While Rod Bruinooge’s proposed bill lays bare the coerced context of so-called “free choice,” crisis pregnancy centres around the country help women who think they have no way to make the decision they really want: to keep their children. These centres offer expectant mothers vital information about the mental and physical consequences of abortion (which they are usually denied by the medical establishment), as well as the material assistance they need to choose life.
These centres, however, have recently come under strenuous attack on several fronts. The pro-abortion movement has produced a number of “studies” and “documentaries” which attempt to discredit these centres and stop the good work they do. Predictably, there is no shortage of zealous reporters willing to follow their lead, making such centres the antagonists of their own exposés.
In August, a particularly odious example of such activist journalism appeared on the front page of The Toronto Star. The author of this piece, Joanne Smith posed as an expectant mother to eight Toronto-area crisis pregnancy centres and reported what was told by the counselors.

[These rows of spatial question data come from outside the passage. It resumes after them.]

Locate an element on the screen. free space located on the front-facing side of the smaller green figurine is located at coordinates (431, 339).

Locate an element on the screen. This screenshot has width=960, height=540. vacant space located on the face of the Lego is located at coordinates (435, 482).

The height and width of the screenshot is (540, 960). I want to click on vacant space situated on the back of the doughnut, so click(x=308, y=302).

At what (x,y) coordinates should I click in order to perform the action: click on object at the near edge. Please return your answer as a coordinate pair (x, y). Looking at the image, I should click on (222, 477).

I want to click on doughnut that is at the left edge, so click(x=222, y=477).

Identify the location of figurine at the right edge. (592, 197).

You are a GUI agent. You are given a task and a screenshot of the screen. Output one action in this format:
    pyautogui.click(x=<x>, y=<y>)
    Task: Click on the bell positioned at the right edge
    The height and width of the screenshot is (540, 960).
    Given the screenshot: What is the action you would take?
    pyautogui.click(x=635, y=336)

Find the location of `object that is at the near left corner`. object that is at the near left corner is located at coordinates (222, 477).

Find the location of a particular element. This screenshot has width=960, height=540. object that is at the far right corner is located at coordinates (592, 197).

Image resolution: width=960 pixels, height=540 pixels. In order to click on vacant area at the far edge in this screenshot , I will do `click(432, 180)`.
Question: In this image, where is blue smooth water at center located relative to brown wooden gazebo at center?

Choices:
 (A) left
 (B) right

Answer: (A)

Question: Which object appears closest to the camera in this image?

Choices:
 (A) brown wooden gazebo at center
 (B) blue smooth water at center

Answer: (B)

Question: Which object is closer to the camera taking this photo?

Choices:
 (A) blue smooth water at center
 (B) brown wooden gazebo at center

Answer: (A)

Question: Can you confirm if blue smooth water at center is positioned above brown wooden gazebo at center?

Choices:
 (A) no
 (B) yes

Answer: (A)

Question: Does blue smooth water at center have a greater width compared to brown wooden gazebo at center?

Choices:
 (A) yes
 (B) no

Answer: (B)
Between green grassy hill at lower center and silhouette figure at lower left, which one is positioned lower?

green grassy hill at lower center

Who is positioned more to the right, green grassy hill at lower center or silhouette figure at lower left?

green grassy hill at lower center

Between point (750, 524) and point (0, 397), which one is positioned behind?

To Smith’s evident alarm, these counselors advised her informant that an abortion is not a harmless procedure, but one which could have serious consequences, and Smith devotes a large portion of her article to the refutation of this claim. A pedantic “fact check” after her article drives the point home: although crisis pregnancy centre counselors tell women that they may experience symptoms of Post Abortion Syndrome, no less a body than the American Psychological Association has not given its imprimatur to this illness. Thus, abortion can have no adverse consequences because the “experts” have spoken – never mind the first-hand experience and testimonials of women suffering from the aftermath of abortion, or the numerous studies that back them up.
That women may be deeply emotionally scarred by their abortion is a fact Smith may find distasteful, but it is one that she should not ignore. Rather than dismissing the counselors who work in crisis pregnancy centres as deceitful ideologues, Smith ought to have delved deeper into their work. The real story here is the surprising success of these centres, a success which is not, as some blinkered reporters believe, due to misinformation or scare-tactics. The amazing success of many of these centres – which are often understaffed and under-funded – is due to the apprehension that women have about abortion. Too many women who choose to have an abortion do not make this choice freely, and suffer for it later.
Some intrepid reporter might want to find out why.